Certes cette étude de chercheurs de l'Université de Pennsylvanie est très expérimentale mais elle contribue à mieux comprendre le lien complexe entre l'obésité et la perte de sommeil. En d’autres termes, le sommeil aurait également pour fonction la conservation de l’énergie et moins de raisons d’être en cas de ressources énergétiques excessives. Ces travaux, présentés dans la revue PLoS Biology et menés chez le ver Caenorhabditis elegans (C. elegans) soutiennent ainsi que si le manque de sommeil favorise l’obésité, l’obésité induit aussi l’insomnie.
C. elegans est un excellent modèle d’étude de la fonction du sommeil chez l'Homme et d'autres mammifères soulignent ces scientifiques qui osent une toute nouvelle hypothèse : ce n’est pas la perte de sommeil qui conduit à l'obésité, mais plutôt l’excès de poids qui peut dégrader la qualité du sommeil. « Nous documentons la théorie que le sommeil est une fonction qui vise à conserver l'énergie dans un contexte où les réserves énergétiques baissent. Ainsi, si vous jeûnez pendant la journée, vous pourriez « tomber de sommeil » parce que vos réserves énergétiques sont épuisées », écrit l’auteur principal, le Dr David Raizen, professeur agrégé de neurologie et membre du Chronobiology and Sleep Institute de la Penn.
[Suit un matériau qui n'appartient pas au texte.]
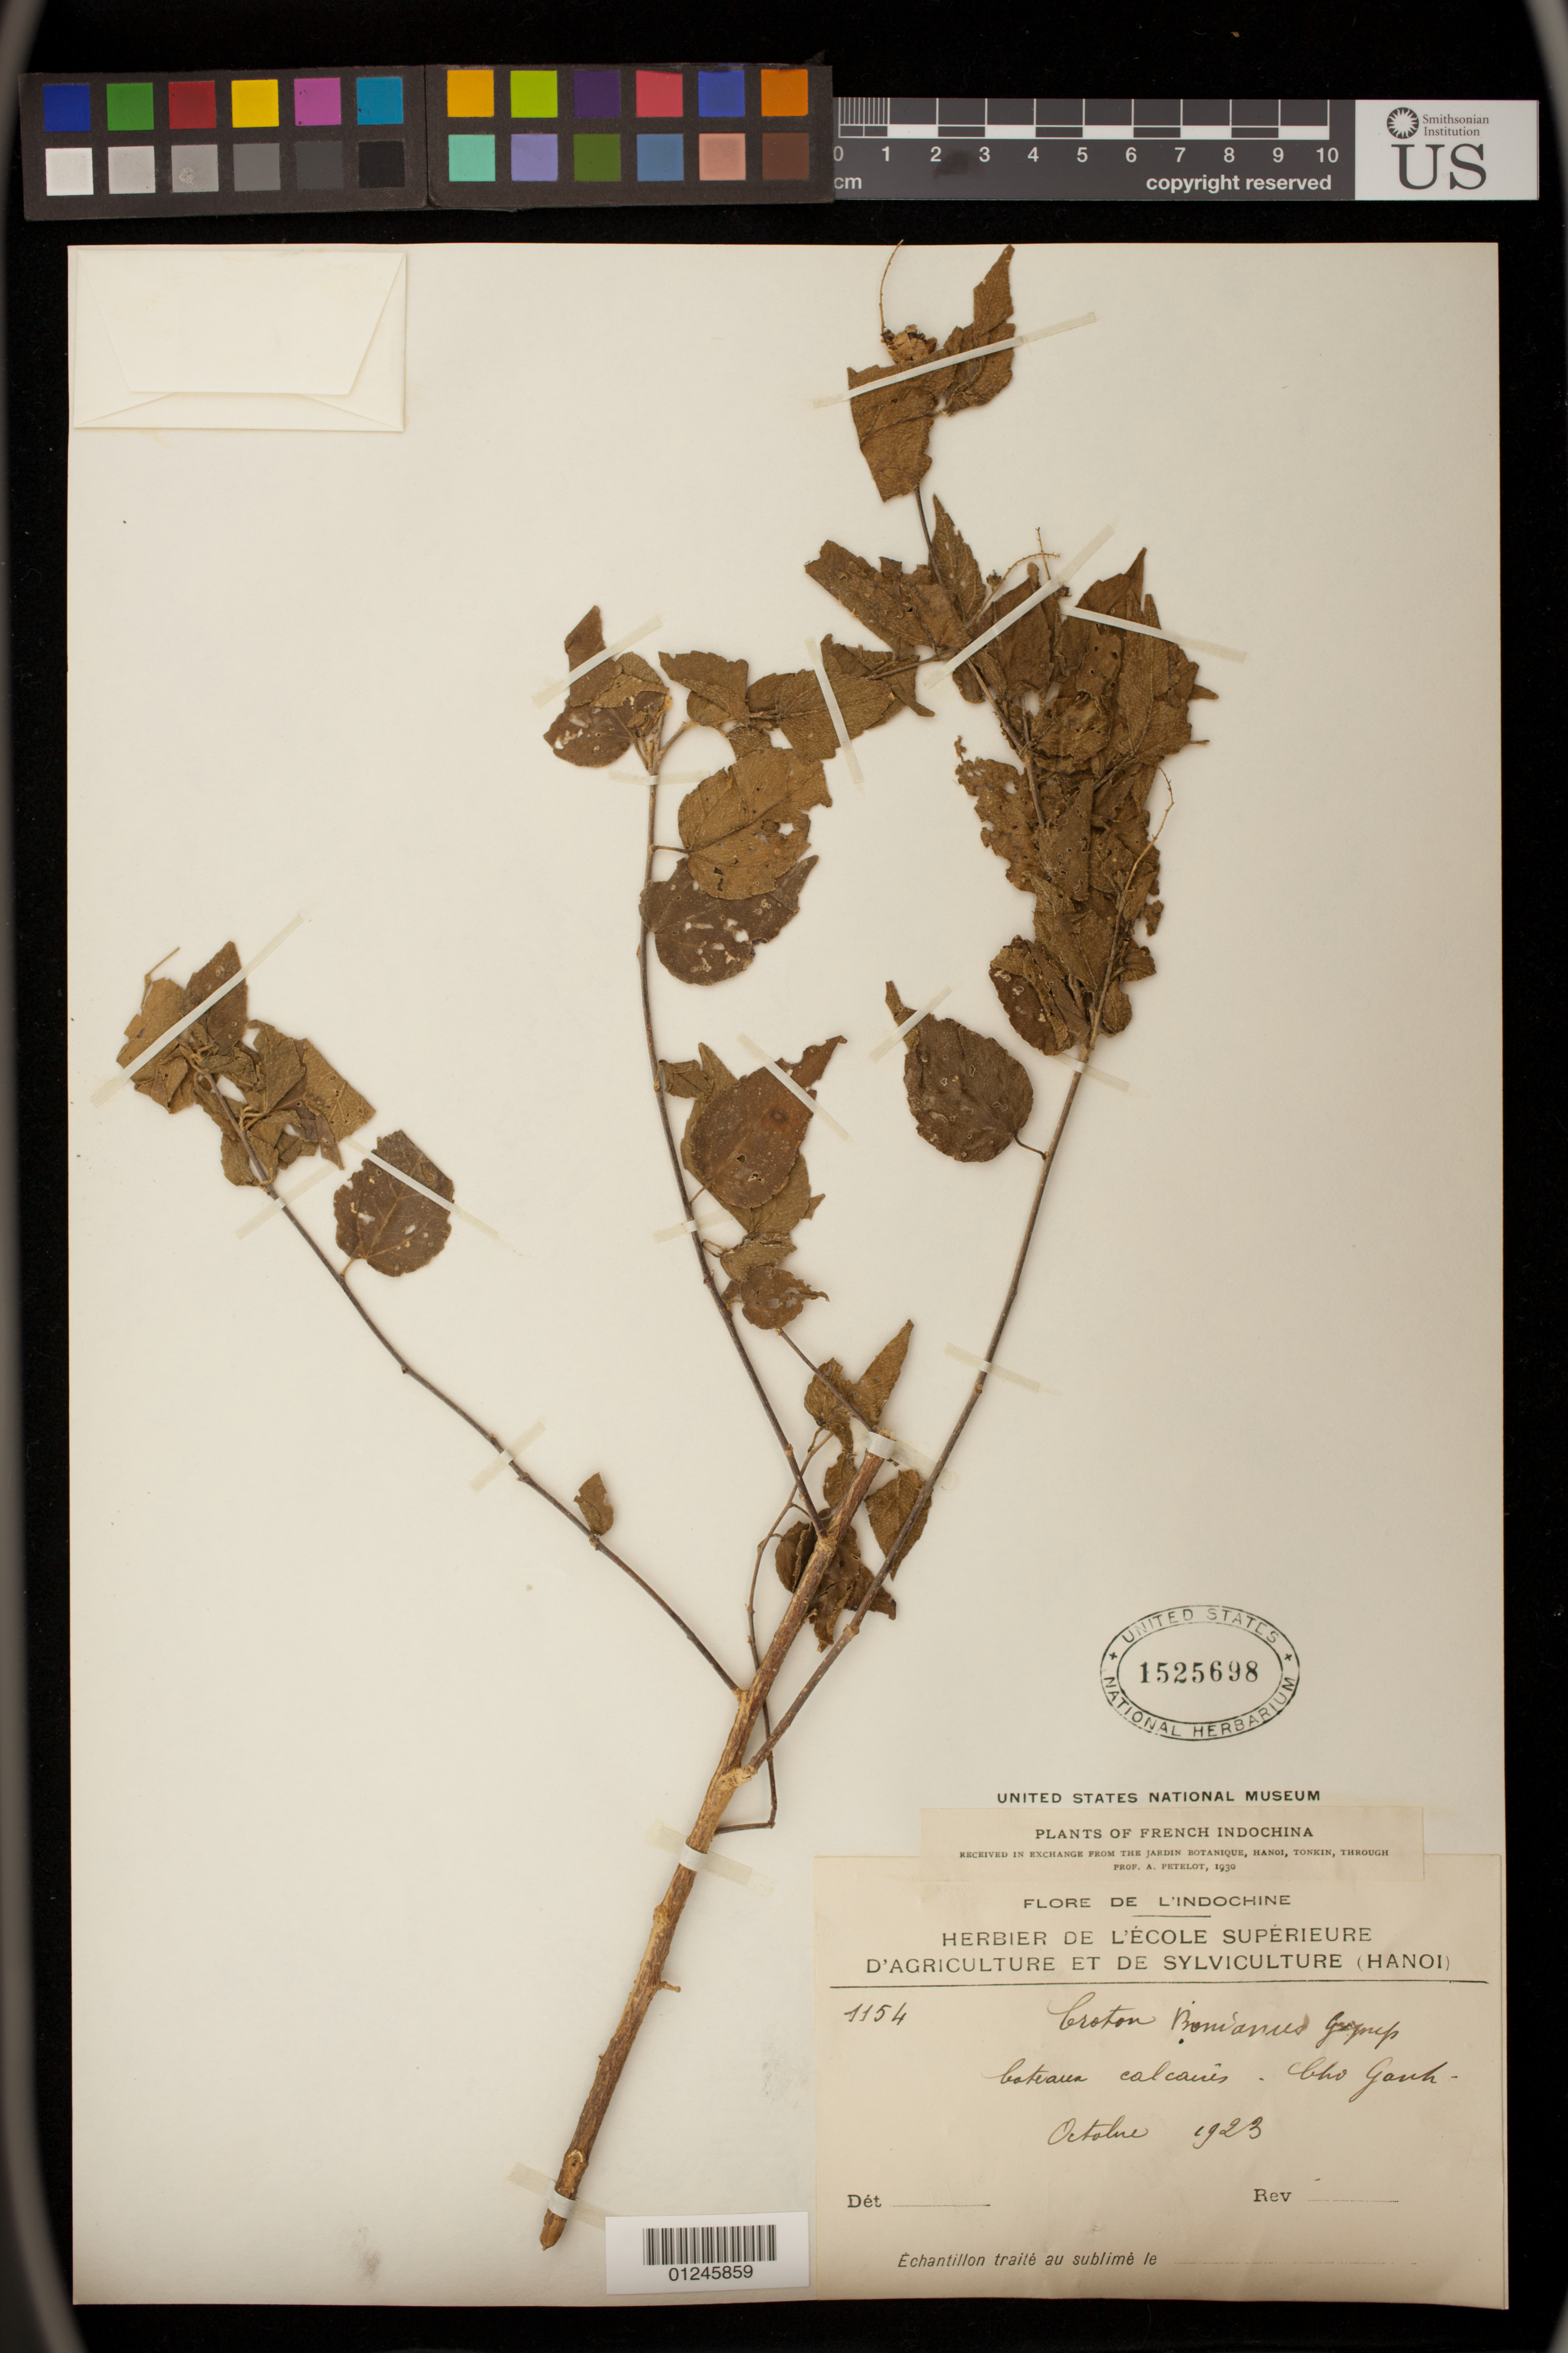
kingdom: Plantae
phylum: Tracheophyta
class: Magnoliopsida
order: Malpighiales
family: Euphorbiaceae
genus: Croton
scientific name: Croton bonianus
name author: Gagnep.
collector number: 1154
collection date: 1923-10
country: Vietnam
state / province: Ninh Bình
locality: Cho Ganh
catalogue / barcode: US 1525698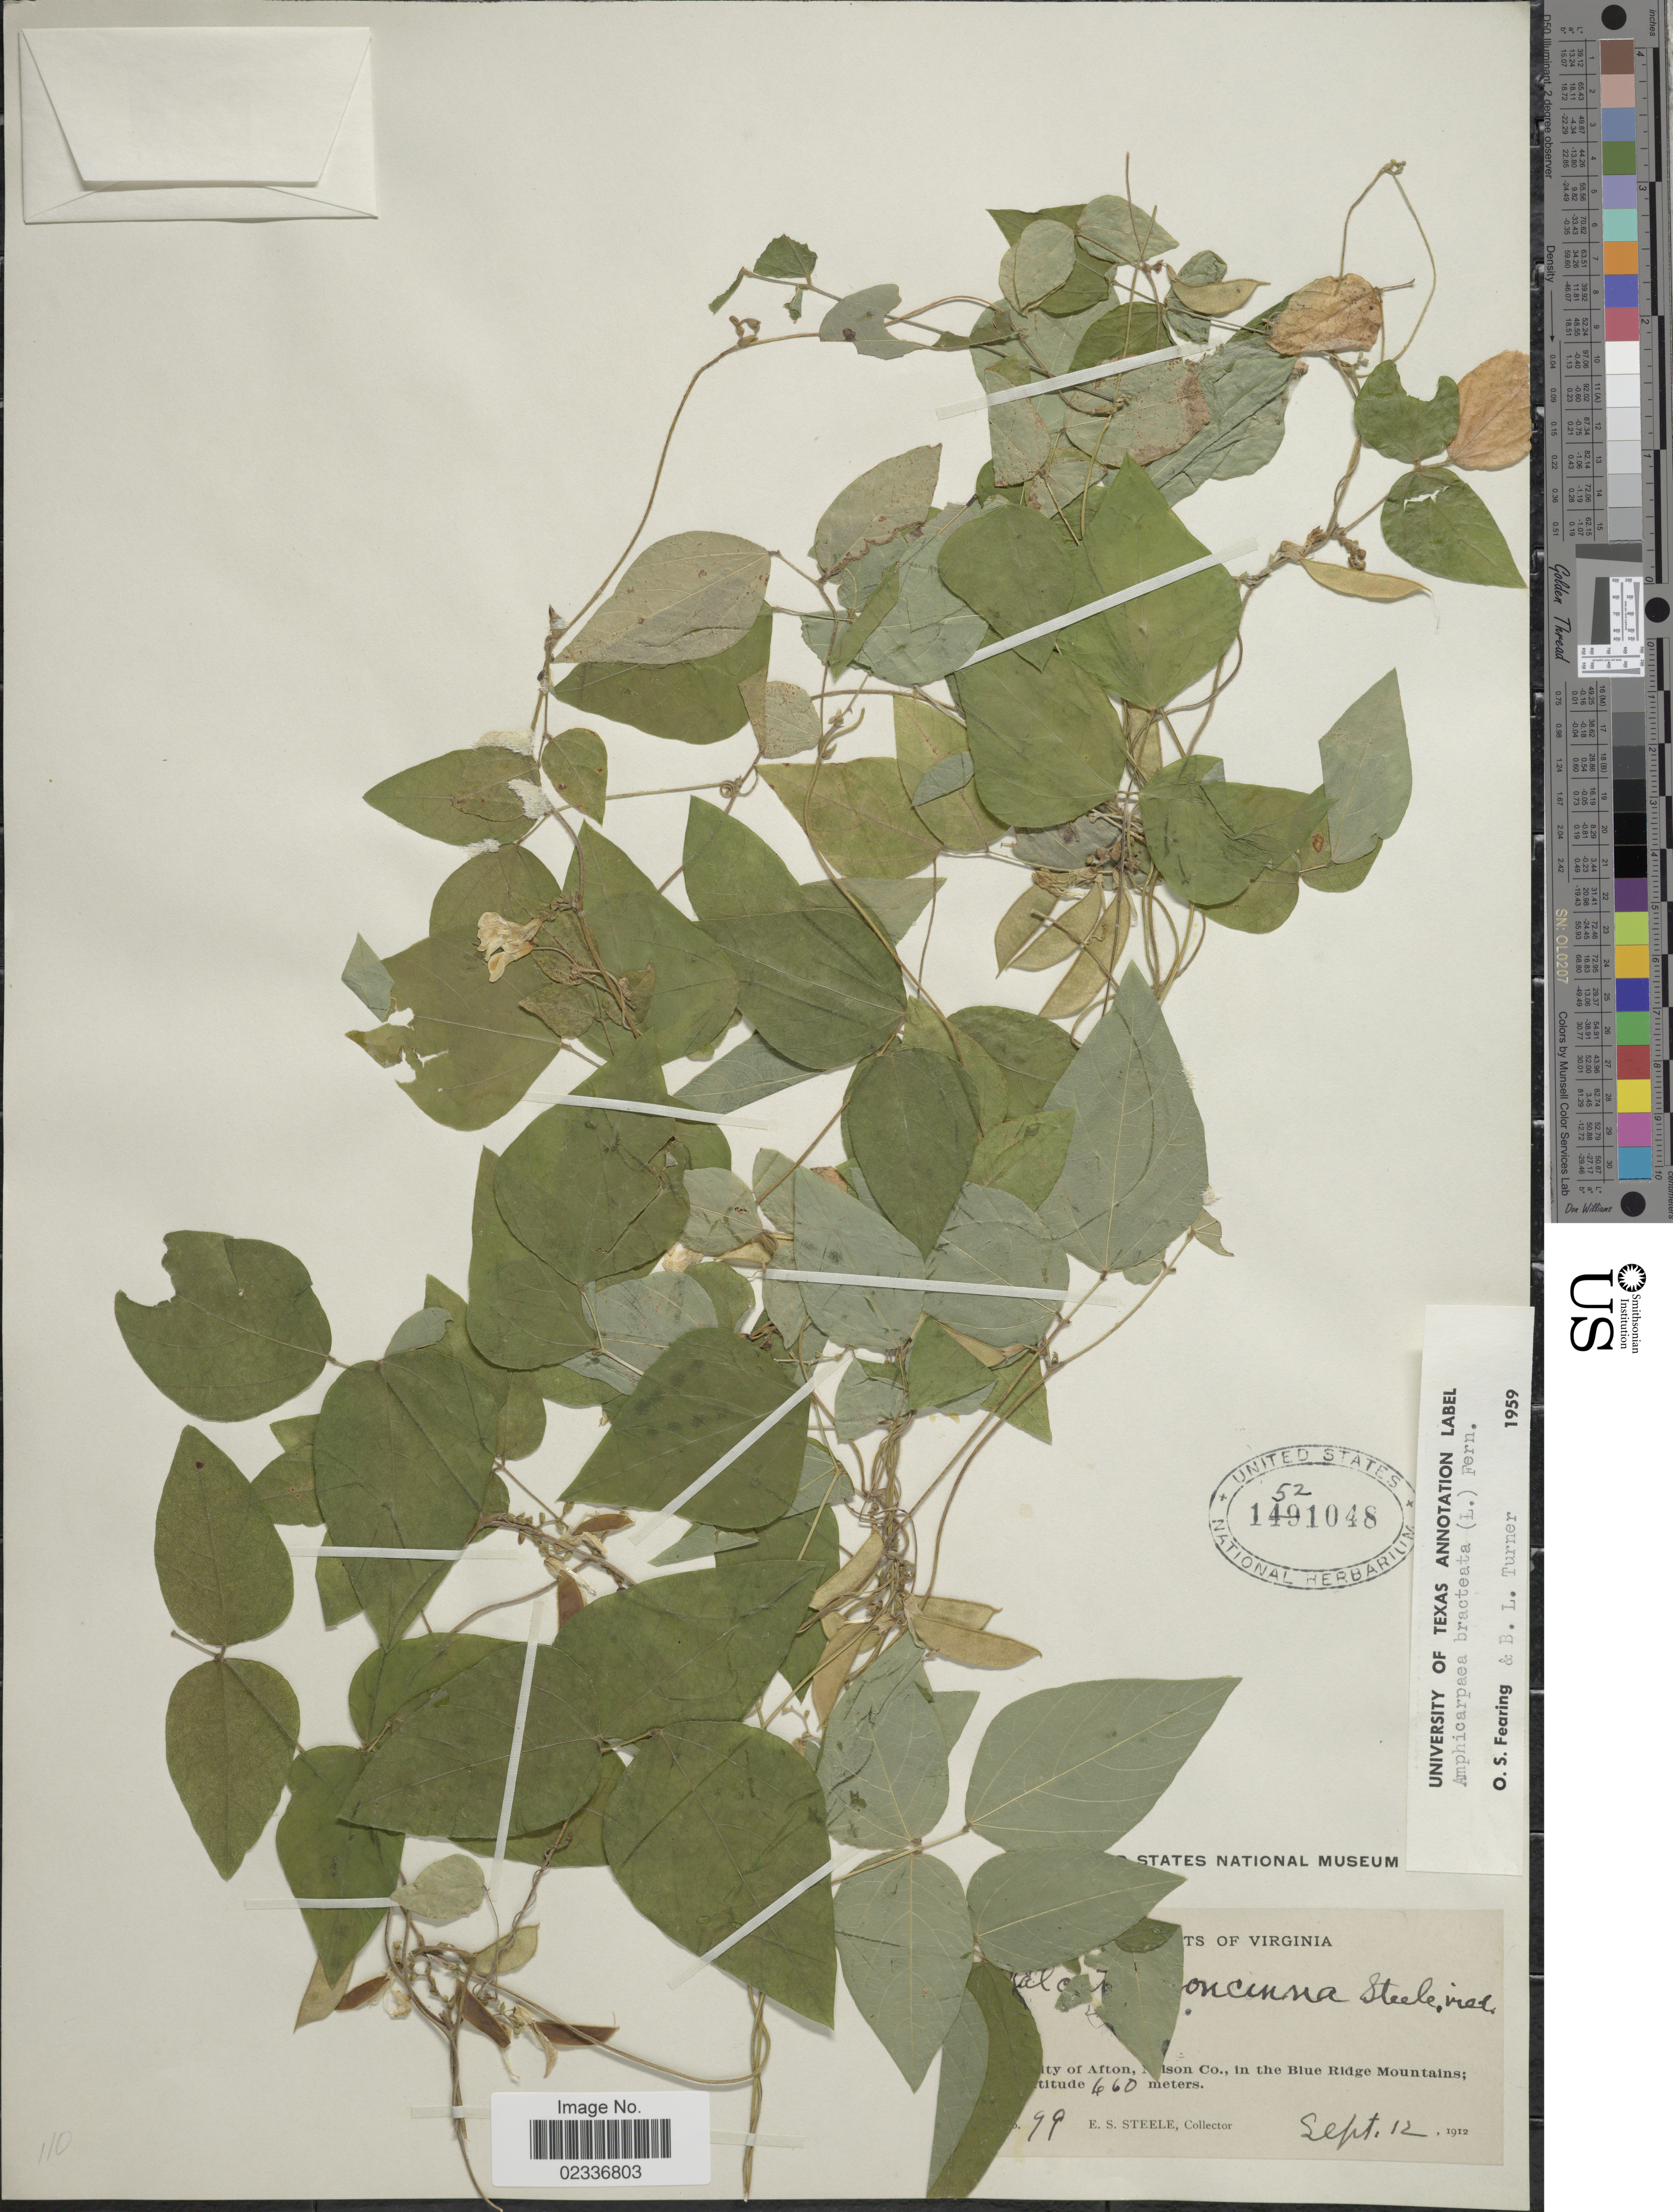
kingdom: Plantae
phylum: Tracheophyta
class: Magnoliopsida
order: Fabales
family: Fabaceae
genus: Amphicarpaea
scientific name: Amphicarpaea bracteata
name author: (L.) Fernald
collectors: E. Steele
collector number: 99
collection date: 1912-09-12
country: United States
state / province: Virginia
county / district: Nelson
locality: Vicinity of Afton, Nelson Co., in the Blue Ridge Mountains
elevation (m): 660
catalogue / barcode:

La gestion de notre énergie contribue à expliquer le lien entre dormir et manger
Une perturbation du sommeil peut entraîner une augmentation de l'appétit et une résistance à l'insuline, et les personnes qui dorment moins de 6 heures par nuit de façon chronique sont plus susceptibles d'être obèses et diabétiques. De plus on sait que le sommeil est régulé, au moins en partie, par la disponibilité des nutriments. Cependant, le lien entre dormir et manger reste mal compris.
Le manque de sommeil induit l’obésité ou l’obésité le manque de sommeil ? On ne sait pas vraiment si le sommeil court est à l'origine de la propension à l'obésité, ou si l'obésité induit la propension à un sommeil de plus courte durée. Pour étudier cette association entre le métabolisme et le sommeil, les chercheurs ont mené plusieurs expériences :
- Sur le lien étroit entre sommeil et gestion de l’énergie : les chercheurs ont génétiquement modifié C. elegans pour « désactiver » un neurone qui contrôle le sommeil. Ces vers pouvaient encore manger, respirer et se reproduire, mais ils ont perdu leur capacité à dormir. Avec ce neurone éteint, les chercheurs ont constaté une forte baisse des niveaux d'adénosine triphosphate (ATP), une protéine de stockage et de transport énergétique. Des résultats qui suggèrent que le « sommeil est bien une tentative de conservation de l'énergie ».
- Sur le lien étroit entre excès d’énergie et manque de sommeil : de la même manière, lorsque les chercheurs éliminent un gène (KIN-29) nécessaire au sommeil, pour créer des vers privés de sommeil, ces vers accumulent un excès de graisse alors que leurs niveaux d'ATP ont baissé. Ainsi, la libération des réserves de graisses pourrait être aussi un mécanisme favorisant le sommeil. Privés de KIN-29, ces vers n'étaient plus en mesure de libérer leur graisse. Cependant, lorsque ces vers mutants expriment à nouveau une enzyme qui leur permet de « libérer » leur excès de graisse, ces vers retrouvent le sommeil.
Ces différents liens peuvent contribuer à expliquer pourquoi le surpoids mène à l’insomnie : trop d’énergie rend inutile cette fonction de conservation de l’énergie assurée par le sommeil. Mais, de manière plus pratique ces conclusions confirment que la pratique de l’exercice qui favorise la libération d’énergie, le retour à un poids de santé et le jeûne aussi sont des voies thérapeutiques possibles contre l’insomnie. Le sommeil ne « se joue » pas seulement au niveau du cerveau,
« il existe une interaction complexe entre le cerveau et le reste du corps qui permet la régulation du sommeil ».